Goal of the exercise - Going down the data below, set down exactly the line with "Page size: 2001x1125." and each line after it through the line with "Document page, 1500x1125 pixels."; no other lines.

Document understanding data -
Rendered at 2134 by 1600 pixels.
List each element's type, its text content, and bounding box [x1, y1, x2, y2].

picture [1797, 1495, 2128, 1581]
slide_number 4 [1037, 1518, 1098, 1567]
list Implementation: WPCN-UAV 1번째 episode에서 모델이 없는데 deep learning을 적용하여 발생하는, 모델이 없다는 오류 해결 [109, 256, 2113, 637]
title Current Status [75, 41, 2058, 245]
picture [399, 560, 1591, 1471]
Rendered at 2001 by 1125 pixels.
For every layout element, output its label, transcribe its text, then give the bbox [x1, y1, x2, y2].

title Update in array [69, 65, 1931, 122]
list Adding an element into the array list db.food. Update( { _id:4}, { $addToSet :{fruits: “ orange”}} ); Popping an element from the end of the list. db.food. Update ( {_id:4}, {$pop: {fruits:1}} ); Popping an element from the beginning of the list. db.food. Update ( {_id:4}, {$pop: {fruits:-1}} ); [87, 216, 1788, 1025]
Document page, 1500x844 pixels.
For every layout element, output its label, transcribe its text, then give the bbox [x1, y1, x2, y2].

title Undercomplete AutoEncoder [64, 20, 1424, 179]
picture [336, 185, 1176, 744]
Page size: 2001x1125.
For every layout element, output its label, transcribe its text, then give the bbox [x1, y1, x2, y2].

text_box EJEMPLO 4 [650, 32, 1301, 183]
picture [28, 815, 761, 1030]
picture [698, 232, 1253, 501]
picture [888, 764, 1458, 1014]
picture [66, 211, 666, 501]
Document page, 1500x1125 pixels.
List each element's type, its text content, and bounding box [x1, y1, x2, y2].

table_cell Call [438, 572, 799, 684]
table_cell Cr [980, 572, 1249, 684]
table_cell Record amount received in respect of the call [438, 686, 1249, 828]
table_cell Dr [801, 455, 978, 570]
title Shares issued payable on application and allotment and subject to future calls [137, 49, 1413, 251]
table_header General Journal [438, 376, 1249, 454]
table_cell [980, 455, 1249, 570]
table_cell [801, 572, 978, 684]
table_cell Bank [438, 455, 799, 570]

Task answer -
Page size: 2001x1125.
For every layout element, output its label, transcribe its text, then give the bbox [x1, y1, x2, y2].

text_box EJEMPLO 4 [650, 32, 1301, 183]
picture [28, 815, 761, 1030]
picture [698, 232, 1253, 501]
picture [888, 764, 1458, 1014]
picture [66, 211, 666, 501]
Document page, 1500x1125 pixels.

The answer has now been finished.